→ **What you need to do**
Please provide the entries below again, word for word.

Start of Source data

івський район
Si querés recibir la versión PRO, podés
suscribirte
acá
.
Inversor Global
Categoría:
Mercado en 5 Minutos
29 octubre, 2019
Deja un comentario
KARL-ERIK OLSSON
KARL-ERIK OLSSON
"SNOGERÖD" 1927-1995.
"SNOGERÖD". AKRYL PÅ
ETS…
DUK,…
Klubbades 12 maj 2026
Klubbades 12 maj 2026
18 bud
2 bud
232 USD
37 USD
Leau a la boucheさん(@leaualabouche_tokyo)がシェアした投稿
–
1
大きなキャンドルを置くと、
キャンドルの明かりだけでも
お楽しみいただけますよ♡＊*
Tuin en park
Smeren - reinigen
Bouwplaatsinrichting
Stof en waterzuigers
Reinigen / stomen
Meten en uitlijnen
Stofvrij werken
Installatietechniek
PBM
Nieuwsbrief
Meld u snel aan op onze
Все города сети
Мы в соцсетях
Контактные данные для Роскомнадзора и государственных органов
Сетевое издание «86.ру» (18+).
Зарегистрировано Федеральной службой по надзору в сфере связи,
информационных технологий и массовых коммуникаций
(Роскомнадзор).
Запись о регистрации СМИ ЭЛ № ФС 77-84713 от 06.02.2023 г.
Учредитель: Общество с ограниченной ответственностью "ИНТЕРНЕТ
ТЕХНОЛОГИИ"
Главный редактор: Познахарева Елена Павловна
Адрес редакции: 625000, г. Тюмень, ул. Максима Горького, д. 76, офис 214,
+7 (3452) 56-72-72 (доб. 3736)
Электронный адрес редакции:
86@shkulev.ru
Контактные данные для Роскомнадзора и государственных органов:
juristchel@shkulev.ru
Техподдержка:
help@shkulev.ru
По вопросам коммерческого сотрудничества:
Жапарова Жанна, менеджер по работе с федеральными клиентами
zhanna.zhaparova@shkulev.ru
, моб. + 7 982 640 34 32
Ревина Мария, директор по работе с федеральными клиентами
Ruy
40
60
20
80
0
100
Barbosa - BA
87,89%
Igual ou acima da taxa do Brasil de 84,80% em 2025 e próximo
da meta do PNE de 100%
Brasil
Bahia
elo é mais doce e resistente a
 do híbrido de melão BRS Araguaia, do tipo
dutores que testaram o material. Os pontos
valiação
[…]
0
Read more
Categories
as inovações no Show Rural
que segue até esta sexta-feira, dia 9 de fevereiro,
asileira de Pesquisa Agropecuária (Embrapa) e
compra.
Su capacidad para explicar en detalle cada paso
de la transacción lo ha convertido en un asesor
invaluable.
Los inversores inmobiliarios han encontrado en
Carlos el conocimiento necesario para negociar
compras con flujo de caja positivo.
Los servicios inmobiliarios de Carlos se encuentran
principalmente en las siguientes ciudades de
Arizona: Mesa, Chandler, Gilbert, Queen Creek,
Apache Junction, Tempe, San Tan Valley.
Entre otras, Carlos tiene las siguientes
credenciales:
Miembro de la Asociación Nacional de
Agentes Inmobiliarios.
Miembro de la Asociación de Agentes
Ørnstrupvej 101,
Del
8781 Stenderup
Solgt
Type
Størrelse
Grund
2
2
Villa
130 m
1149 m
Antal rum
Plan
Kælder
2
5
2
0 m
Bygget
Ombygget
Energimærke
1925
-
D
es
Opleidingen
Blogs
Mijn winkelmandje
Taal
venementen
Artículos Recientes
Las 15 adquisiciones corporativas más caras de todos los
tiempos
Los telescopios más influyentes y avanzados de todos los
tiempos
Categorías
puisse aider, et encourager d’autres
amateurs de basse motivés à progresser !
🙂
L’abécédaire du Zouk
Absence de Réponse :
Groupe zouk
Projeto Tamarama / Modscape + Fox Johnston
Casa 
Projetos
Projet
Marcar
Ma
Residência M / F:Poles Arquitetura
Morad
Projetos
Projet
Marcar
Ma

End of Source data

→ **Written response**
івський район
Si querés recibir la versión PRO, podés
suscribirte
acá
.
Inversor Global
Categoría:
Mercado en 5 Minutos
29 octubre, 2019
Deja un comentario
KARL-ERIK OLSSON
KARL-ERIK OLSSON
"SNOGERÖD" 1927-1995.
"SNOGERÖD". AKRYL PÅ
ETS…
DUK,…
Klubbades 12 maj 2026
Klubbades 12 maj 2026
18 bud
2 bud
232 USD
37 USD
Leau a la boucheさん(@leaualabouche_tokyo)がシェアした投稿
–
1
大きなキャンドルを置くと、
キャンドルの明かりだけでも
お楽しみいただけますよ♡＊*
Tuin en park
Smeren - reinigen
Bouwplaatsinrichting
Stof en waterzuigers
Reinigen / stomen
Meten en uitlijnen
Stofvrij werken
Installatietechniek
PBM
Nieuwsbrief
Meld u snel aan op onze
Все города сети
Мы в соцсетях
Контактные данные для Роскомнадзора и государственных органов
Сетевое издание «86.ру» (18+).
Зарегистрировано Федеральной службой по надзору в сфере связи,
информационных технологий и массовых коммуникаций
(Роскомнадзор).
Запись о регистрации СМИ ЭЛ № ФС 77-84713 от 06.02.2023 г.
Учредитель: Общество с ограниченной ответственностью "ИНТЕРНЕТ
ТЕХНОЛОГИИ"
Главный редактор: Познахарева Елена Павловна
Адрес редакции: 625000, г. Тюмень, ул. Максима Горького, д. 76, офис 214,
+7 (3452) 56-72-72 (доб. 3736)
Электронный адрес редакции:
86@shkulev.ru
Контактные данные для Роскомнадзора и государственных органов:
juristchel@shkulev.ru
Техподдержка:
help@shkulev.ru
По вопросам коммерческого сотрудничества:
Жапарова Жанна, менеджер по работе с федеральными клиентами
zhanna.zhaparova@shkulev.ru
, моб. + 7 982 640 34 32
Ревина Мария, директор по работе с федеральными клиентами
Ruy
40
60
20
80
0
100
Barbosa - BA
87,89%
Igual ou acima da taxa do Brasil de 84,80% em 2025 e próximo
da meta do PNE de 100%
Brasil
Bahia
elo é mais doce e resistente a
 do híbrido de melão BRS Araguaia, do tipo
dutores que testaram o material. Os pontos
valiação
[…]
0
Read more
Categories
as inovações no Show Rural
que segue até esta sexta-feira, dia 9 de fevereiro,
asileira de Pesquisa Agropecuária (Embrapa) e
compra.
Su capacidad para explicar en detalle cada paso
de la transacción lo ha convertido en un asesor
invaluable.
Los inversores inmobiliarios han encontrado en
Carlos el conocimiento necesario para negociar
compras con flujo de caja positivo.
Los servicios inmobiliarios de Carlos se encuentran
principalmente en las siguientes ciudades de
Arizona: Mesa, Chandler, Gilbert, Queen Creek,
Apache Junction, Tempe, San Tan Valley.
Entre otras, Carlos tiene las siguientes
credenciales:
Miembro de la Asociación Nacional de
Agentes Inmobiliarios.
Miembro de la Asociación de Agentes
Ørnstrupvej 101,
Del
8781 Stenderup
Solgt
Type
Størrelse
Grund
2
2
Villa
130 m
1149 m
Antal rum
Plan
Kælder
2
5
2
0 m
Bygget
Ombygget
Energimærke
1925
-
D
es
Opleidingen
Blogs
Mijn winkelmandje
Taal
venementen
Artículos Recientes
Las 15 adquisiciones corporativas más caras de todos los
tiempos
Los telescopios más influyentes y avanzados de todos los
tiempos
Categorías
puisse aider, et encourager d’autres
amateurs de basse motivés à progresser !
🙂
L’abécédaire du Zouk
Absence de Réponse :
Groupe zouk
Projeto Tamarama / Modscape + Fox Johnston
Casa 
Projetos
Projet
Marcar
Ma
Residência M / F:Poles Arquitetura
Morad
Projetos
Projet
Marcar
Ma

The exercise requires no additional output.